* _GIVEN INFORMATION_
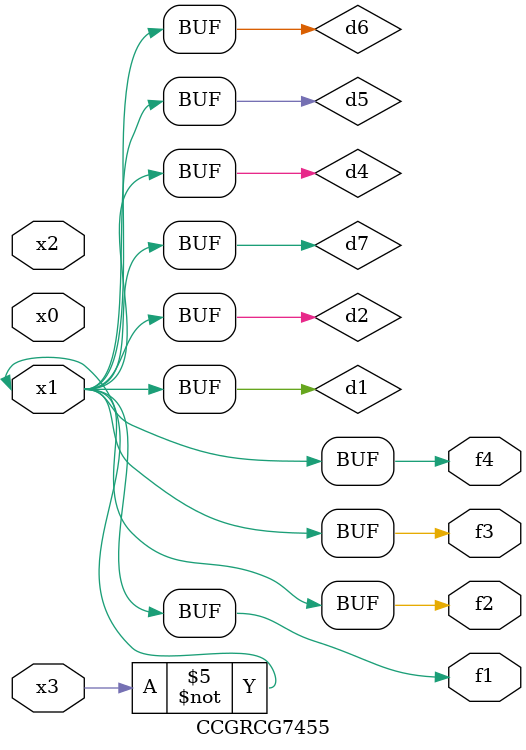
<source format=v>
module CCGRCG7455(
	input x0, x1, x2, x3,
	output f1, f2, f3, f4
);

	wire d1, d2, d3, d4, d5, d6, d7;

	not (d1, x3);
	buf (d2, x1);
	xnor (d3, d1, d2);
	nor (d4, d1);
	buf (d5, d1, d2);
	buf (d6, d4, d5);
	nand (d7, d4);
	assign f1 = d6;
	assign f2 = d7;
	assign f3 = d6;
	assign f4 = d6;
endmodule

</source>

* _WHAT THIS TASK INVOLVES_
Exactly the lines from the one containing "wire d1, d2, d3, d4, d5, d6, d7;" through the end of the records above should be returned, with both ends kept.

* _SOLUTION TO THIS TASK_
	wire d1, d2, d3, d4, d5, d6, d7;

	not (d1, x3);
	buf (d2, x1);
	xnor (d3, d1, d2);
	nor (d4, d1);
	buf (d5, d1, d2);
	buf (d6, d4, d5);
	nand (d7, d4);
	assign f1 = d6;
	assign f2 = d7;
	assign f3 = d6;
	assign f4 = d6;
endmodule

</source>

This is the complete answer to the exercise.